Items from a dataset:
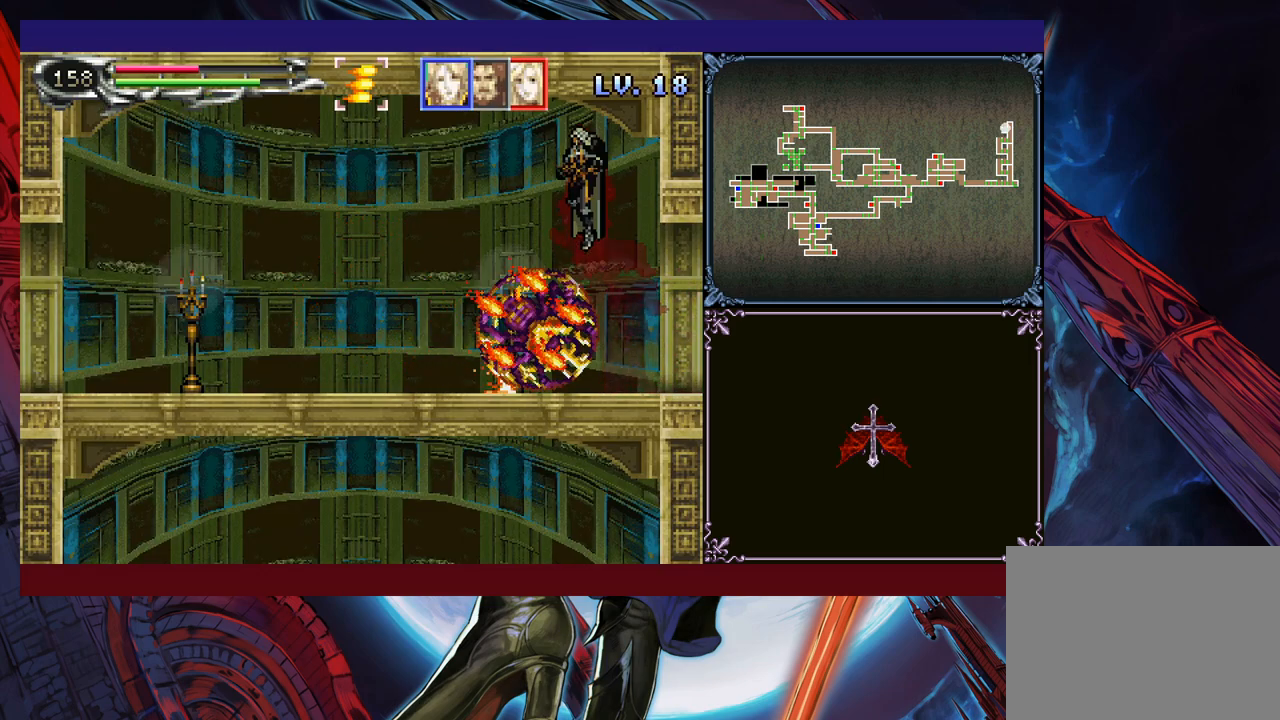
{"buttons": [], "left_stick": "right", "events": [[150, "B", "up"], [450, "left_stick", "right"]]}
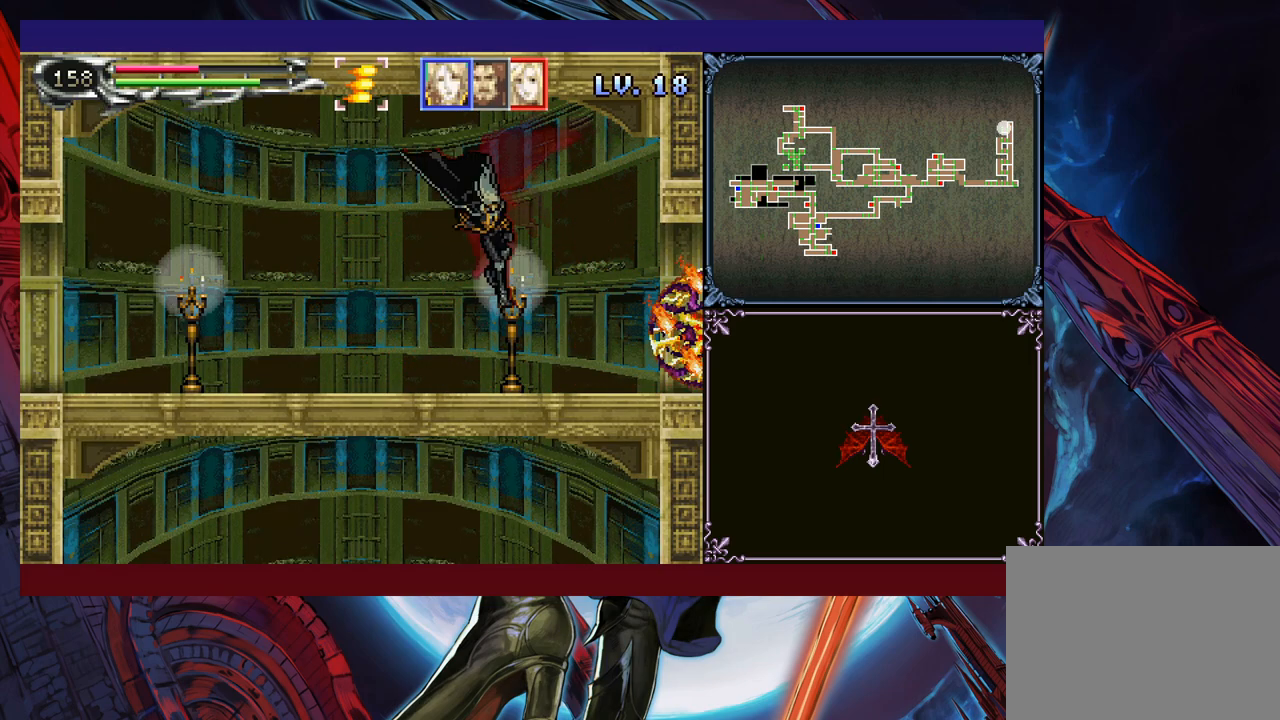
{"buttons": [], "left_stick": "right", "events": [[33, "A", "down"], [50, "left_stick", "down"], [100, "A", "up"], [133, "left_stick", "left"], [250, "B", "down"], [350, "B", "up"], [500, "left_stick", "right"]]}
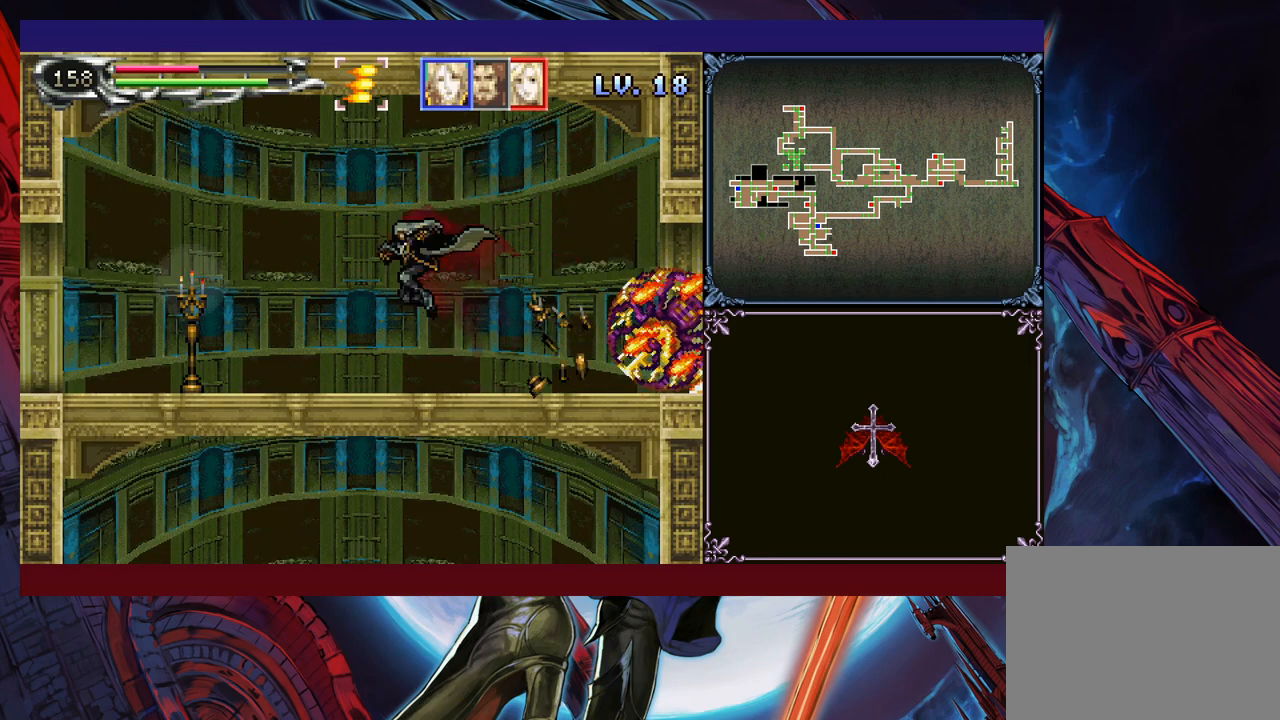
{"buttons": ["B"], "left_stick": "right", "events": [[83, "A", "down"], [100, "left_stick", "down"], [150, "A", "up"], [233, "left_stick", "left"], [333, "B", "down"], [500, "left_stick", "right"]]}
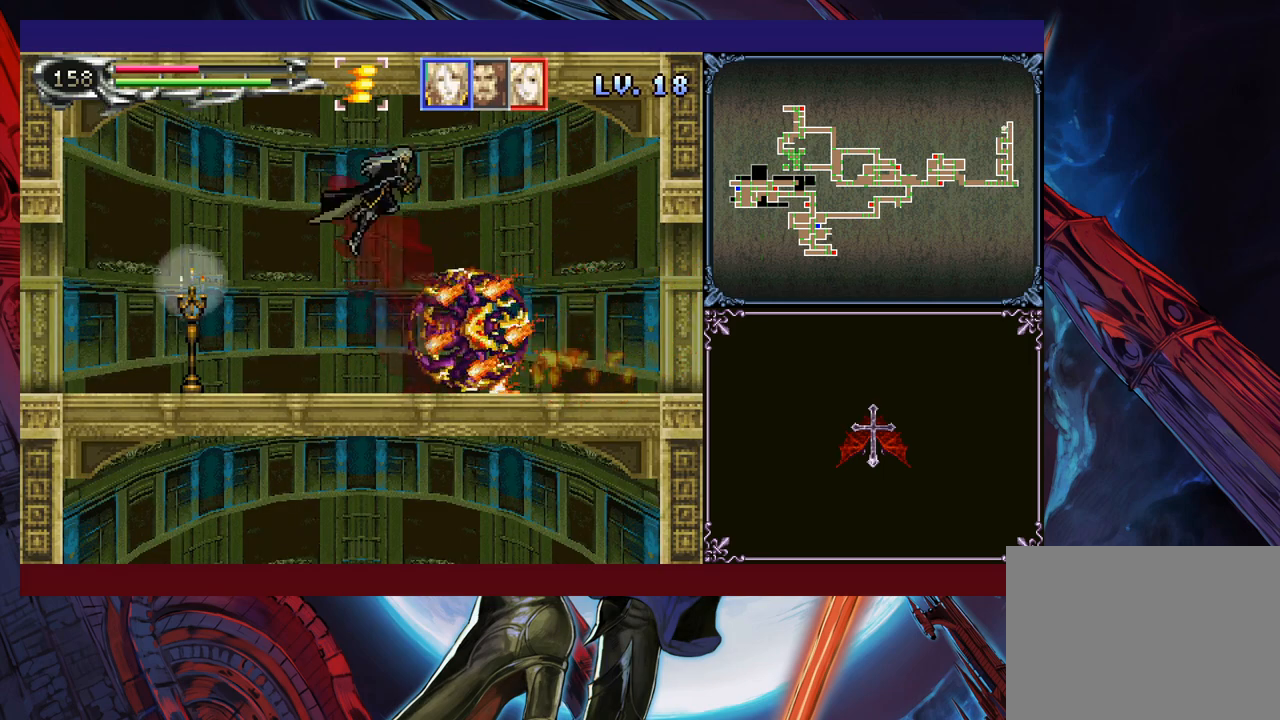
{"buttons": ["X"], "left_stick": "down-left", "events": [[100, "B", "up"], [150, "left_stick", "center"], [250, "left_stick", "left"], [400, "left_stick", "down-left"], [500, "X", "down"]]}
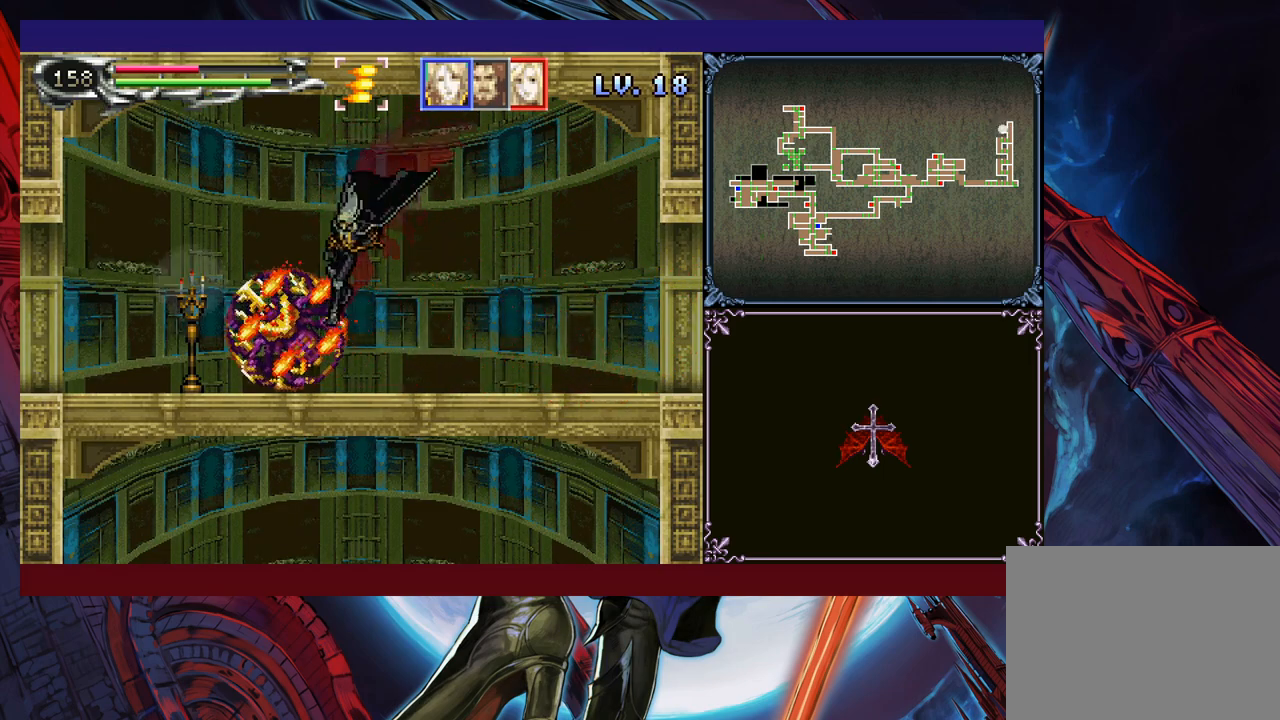
{"buttons": [], "left_stick": "up-left", "events": [[50, "X", "up"], [50, "left_stick", "center"], [150, "B", "down"], [200, "B", "up"], [233, "left_stick", "down-left"], [333, "X", "down"], [350, "X", "up"], [500, "left_stick", "up-left"]]}
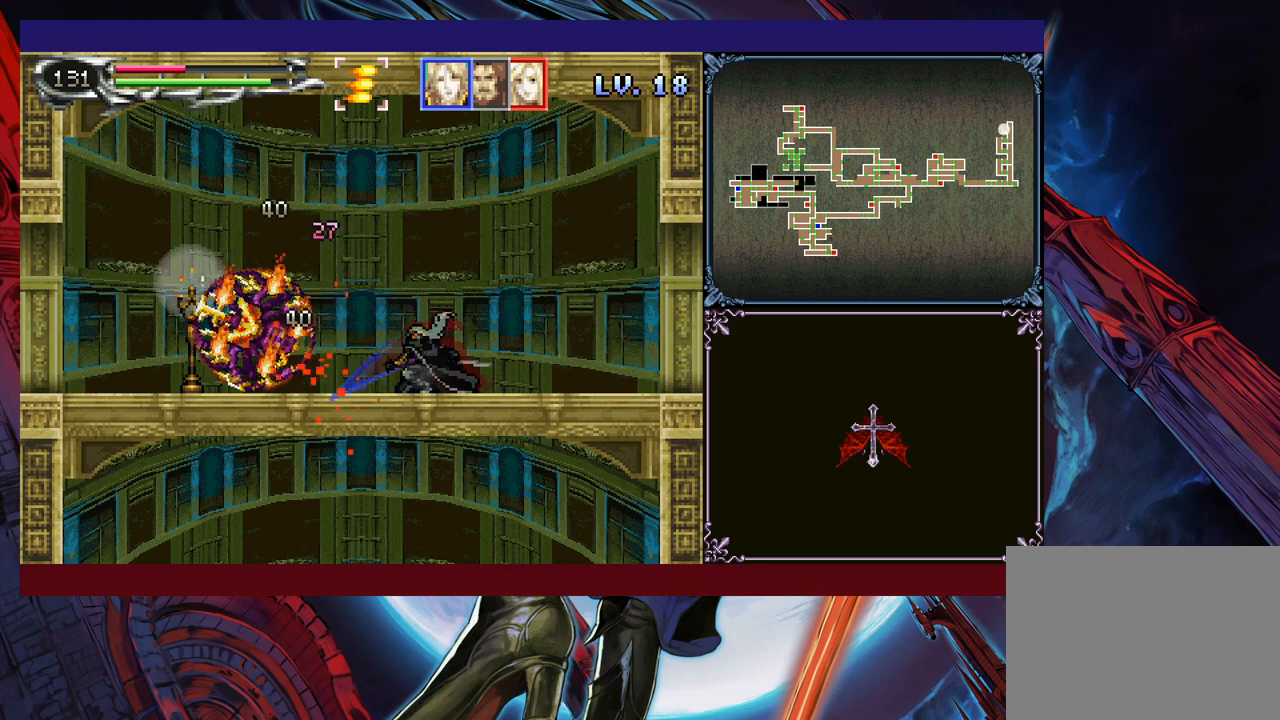
{"buttons": [], "left_stick": "left", "events": [[33, "B", "down"], [50, "left_stick", "left"], [100, "B", "up"], [400, "B", "down"], [450, "B", "up"]]}
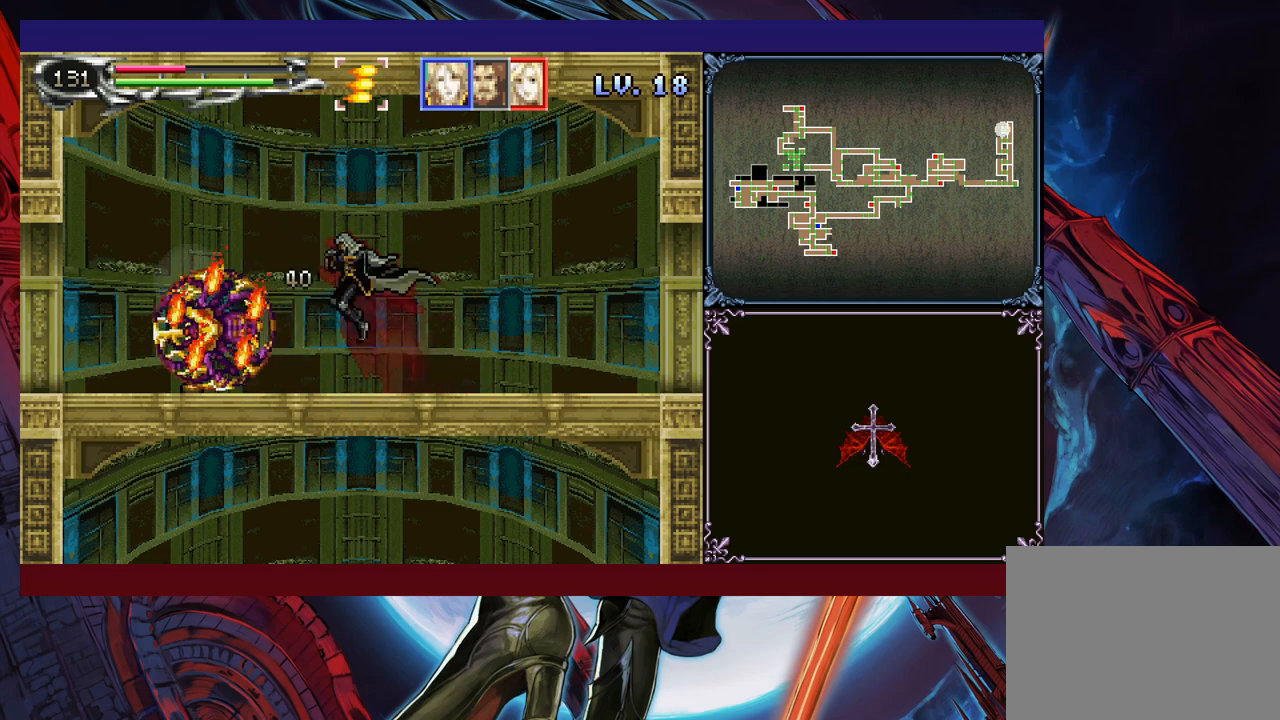
{"buttons": ["B"], "left_stick": "right", "events": [[50, "left_stick", "down-left"], [100, "X", "down"], [150, "X", "up"], [200, "left_stick", "left"], [433, "left_stick", "right"], [450, "Y", "down"], [500, "B", "down"], [500, "Y", "up"]]}
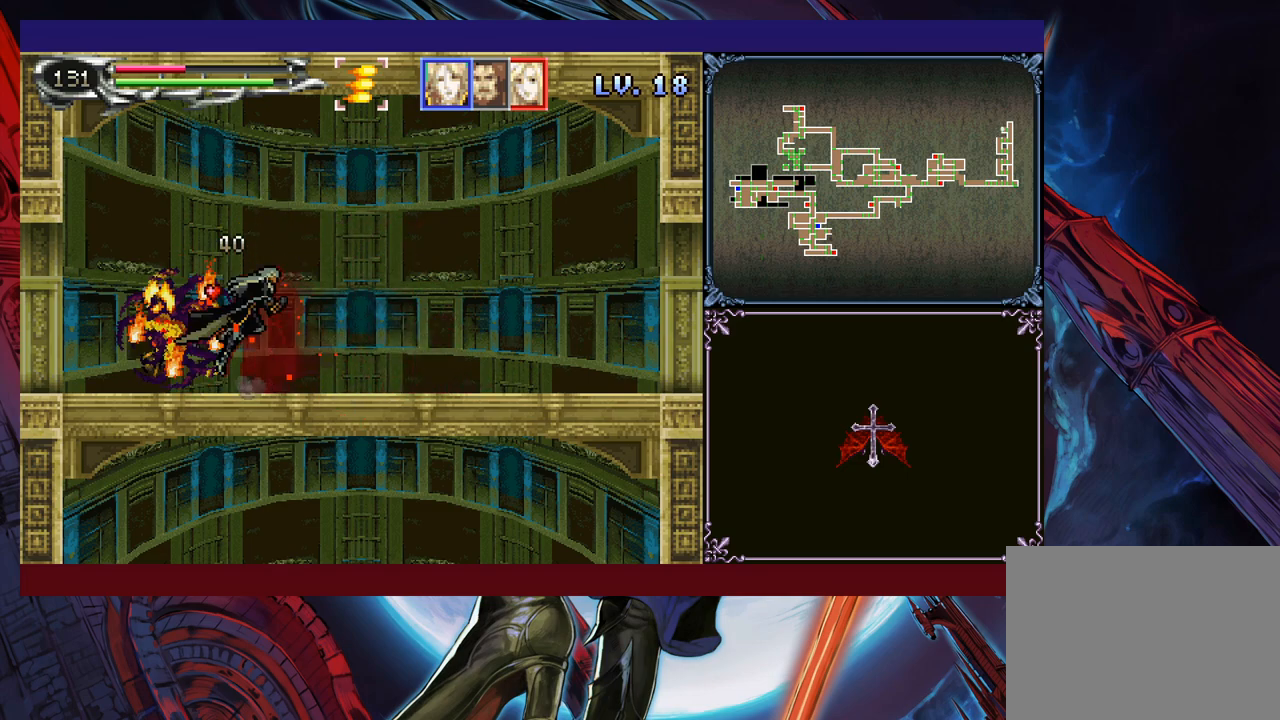
{"buttons": ["B"], "left_stick": "down-left", "events": [[33, "left_stick", "down-left"], [83, "B", "up"], [100, "B", "down"], [150, "B", "up"], [233, "B", "down"], [283, "B", "up"], [350, "Y", "down"], [350, "left_stick", "right"], [400, "Y", "up"], [433, "B", "down"], [433, "left_stick", "down-left"], [450, "B", "up"], [500, "B", "down"]]}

- _TASK_: Each entry must be retyped word for word, with every image omitted.

- _SOLUTION_:
{"buttons": [], "left_stick": "right", "events": [[150, "B", "up"], [450, "left_stick", "right"]]}
{"buttons": [], "left_stick": "right", "events": [[33, "A", "down"], [50, "left_stick", "down"], [100, "A", "up"], [133, "left_stick", "left"], [250, "B", "down"], [350, "B", "up"], [500, "left_stick", "right"]]}
{"buttons": ["B"], "left_stick": "right", "events": [[83, "A", "down"], [100, "left_stick", "down"], [150, "A", "up"], [233, "left_stick", "left"], [333, "B", "down"], [500, "left_stick", "right"]]}
{"buttons": ["X"], "left_stick": "down-left", "events": [[100, "B", "up"], [150, "left_stick", "center"], [250, "left_stick", "left"], [400, "left_stick", "down-left"], [500, "X", "down"]]}
{"buttons": [], "left_stick": "up-left", "events": [[50, "X", "up"], [50, "left_stick", "center"], [150, "B", "down"], [200, "B", "up"], [233, "left_stick", "down-left"], [333, "X", "down"], [350, "X", "up"], [500, "left_stick", "up-left"]]}
{"buttons": [], "left_stick": "left", "events": [[33, "B", "down"], [50, "left_stick", "left"], [100, "B", "up"], [400, "B", "down"], [450, "B", "up"]]}
{"buttons": ["B"], "left_stick": "right", "events": [[50, "left_stick", "down-left"], [100, "X", "down"], [150, "X", "up"], [200, "left_stick", "left"], [433, "left_stick", "right"], [450, "Y", "down"], [500, "B", "down"], [500, "Y", "up"]]}
{"buttons": ["B"], "left_stick": "down-left", "events": [[33, "left_stick", "down-left"], [83, "B", "up"], [100, "B", "down"], [150, "B", "up"], [233, "B", "down"], [283, "B", "up"], [350, "Y", "down"], [350, "left_stick", "right"], [400, "Y", "up"], [433, "B", "down"], [433, "left_stick", "down-left"], [450, "B", "up"], [500, "B", "down"]]}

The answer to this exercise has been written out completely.